Uncommon lipopolysaccharide was reported in B. pseudomallei [31]. A recent study found that biofilm formation is associated with a lipopolysaccharide type of B. pseudomallei related to relapsing melioidosis [32]. Biofilm formation of B. pseudomallei in vitro is considered associated with relapse in human melioidosis. This finding has been reported in E. coli [33] and other biofilm-producing bacteria [34, 35].

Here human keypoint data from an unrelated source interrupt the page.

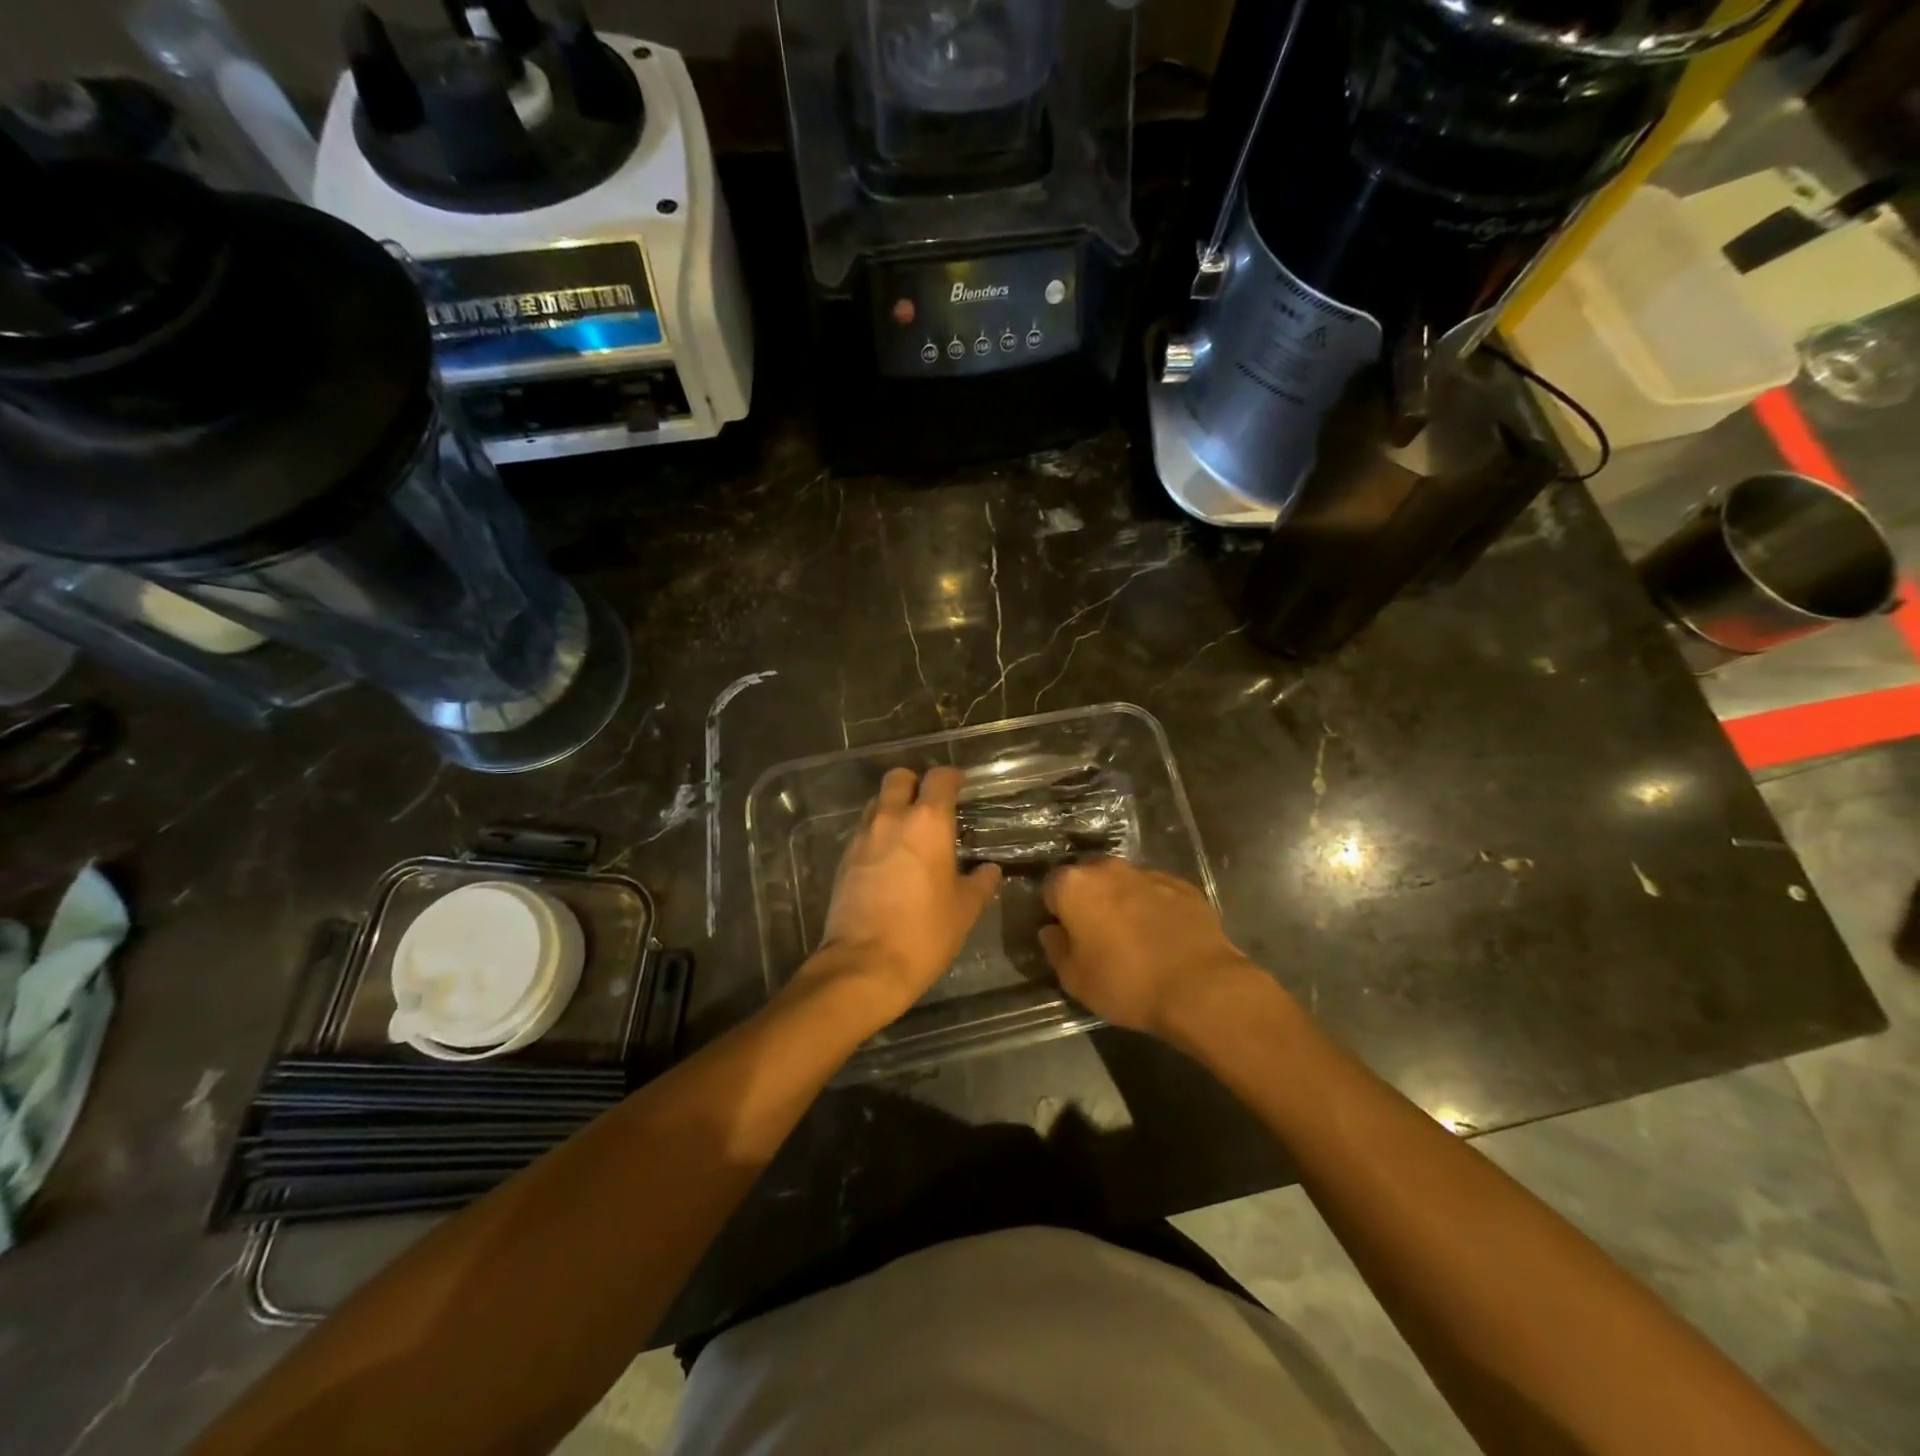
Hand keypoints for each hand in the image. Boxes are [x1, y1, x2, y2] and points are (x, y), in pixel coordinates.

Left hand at [803, 766, 1002, 1026]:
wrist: (864, 965)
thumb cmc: (924, 933)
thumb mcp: (964, 910)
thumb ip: (979, 883)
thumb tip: (989, 871)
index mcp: (928, 823)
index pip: (939, 779)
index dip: (951, 777)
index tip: (960, 785)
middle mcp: (892, 819)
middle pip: (898, 778)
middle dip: (915, 783)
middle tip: (930, 803)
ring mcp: (863, 837)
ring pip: (877, 802)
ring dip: (893, 806)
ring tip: (909, 831)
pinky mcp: (844, 858)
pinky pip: (863, 830)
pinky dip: (877, 833)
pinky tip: (889, 857)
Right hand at [1040, 858, 1257, 1037]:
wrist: (1201, 987)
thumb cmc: (1126, 983)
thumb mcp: (1075, 980)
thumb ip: (1056, 949)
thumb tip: (1052, 931)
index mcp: (1075, 885)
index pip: (1052, 888)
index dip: (1056, 912)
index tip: (1066, 935)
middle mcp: (1109, 869)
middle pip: (1089, 879)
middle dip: (1089, 900)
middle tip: (1097, 936)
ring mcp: (1149, 874)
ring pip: (1124, 883)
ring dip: (1122, 902)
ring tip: (1134, 938)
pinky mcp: (1183, 886)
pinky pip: (1157, 893)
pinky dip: (1154, 908)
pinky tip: (1163, 937)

Factors which may be related to Biofilm and B. pseudomallei production
Uncommon lipopolysaccharides
The lipopolysaccharide type of B. pseudomallei is different from other gram-negative bacilli, such as E. coli or Salmonella typhi. Enterobacteriaceae can activate phagocytic cells and secrete high levels of interferon-γ and tumor necrosis factor α. However, it was found that lipopolysaccharide (LPS) type of B. pseudomallei poorly activated phagocytic cells, secreted low levels of cytokines when compared to bacteria in the family Enterobacteriaceae. Poor activation was seen in the LPS type of B. pseudomallei, but inflammation by cytokine activation was seen in patients and animals with melioidosis. Uncommon LPS may affect variations in clinical manifestations of acute septicemic, severe septic, asymptomatic, and chronic inflammation and septic shock.

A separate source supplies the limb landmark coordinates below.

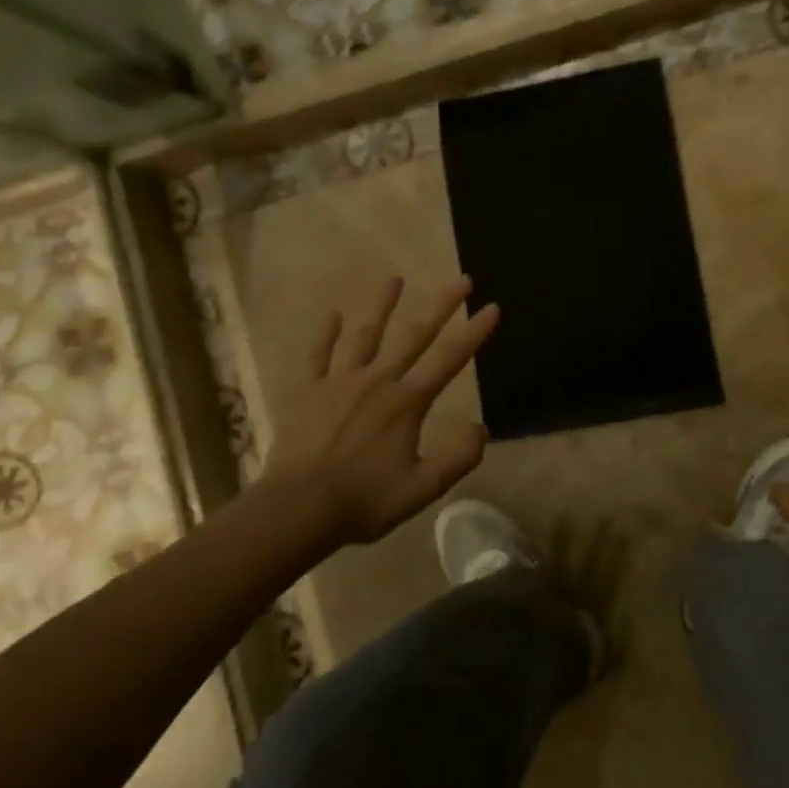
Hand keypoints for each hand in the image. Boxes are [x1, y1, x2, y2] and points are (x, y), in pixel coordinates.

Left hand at [261, 275, 499, 547]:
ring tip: (395, 278)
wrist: (297, 509)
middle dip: (441, 306)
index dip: (474, 332)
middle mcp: (379, 381)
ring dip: (383, 306)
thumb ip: (458, 458)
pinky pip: (319, 356)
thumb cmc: (363, 500)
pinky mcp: (310, 392)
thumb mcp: (422, 489)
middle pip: (415, 335)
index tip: (491, 306)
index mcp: (407, 402)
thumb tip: (481, 428)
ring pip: (367, 336)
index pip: (449, 359)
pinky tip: (333, 315)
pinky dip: (326, 334)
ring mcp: (341, 382)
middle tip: (461, 280)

Flagellin and type IV pili
Flagellin is involved in invasion, internalization, and intracellular replication in phagocytic and nonphagocytic cells. Many bacteria have flagella motility affected during biofilm formation, including Pseudomonas, Vibrio, and Escherichia [37]. The B. pseudomallei flagellin (fliC) mutant produce less density biofilm formation than wild-type B. pseudomallei [38]. The main function of flagellin is in the first step of biofilm formation. The moving free-living bacteria are attached to the biofilm surface by flagella or pili. The second step is microcolony formation or cell to cell interaction. The last step is secretion of exopolysaccharide to form biofilm. A flagellated strain of B. pseudomallei produced biofilm formation that is of less density [38].
Type III secretion system
There are six types of secretion systems in bacteria. Type III is one of these and bacteria use it to directly access to host cells. This system in B. pseudomallei is important to the intracellular survival and pathogenesis of melioidosis in RAW264.7 and plays a significant role in efficient escape of B. pseudomallei from phagosomes [39] and as a virulent factor of pathogenesis of melioidosis. Bacteria can escape from phagocytic cells and promote free living cells to attach to surfaces and produce biofilms.
Quorum-sensing system
The quorum sensing system (QS) is important to cell population density in biofilm formation [40] and acts as a signal for full virulence in animal models. Quorum sensing in B. pseudomallei is comprised by multiple luxIR homologues utilizing numerous N-acylhomoserine lactone (AHL) signal molecules.
Sigma factor σE (RpoE)
RpoE is a prokaryotic transcription initiating factor. Its role is to respond to stress and regulate prokaryocytes as they adapt themselves to the environment. Inactivation of the rpoE operon results in the changing of B. pseudomallei phenotype. The changing increases the susceptibility to menadione, hydrogen peroxide (H2 O2) and susceptibility to high osmolarity, reduced ability to biofilm formation, and reduction of survival in macrophages. The expression of rpoE in B. pseudomallei is significant to biofilm formation and their adaptation to adverse environmental conditions [29].
Low temperature of 20°C also promotes B. pseudomallei biofilm formation [
36]
A recent study found that low temperature of 20°C induced more biofilm formation than temperatures of 30°C or 37°C. The temperature in deep layers is lower than that on the surface and B. pseudomallei can grow and form biofilms in deep layers.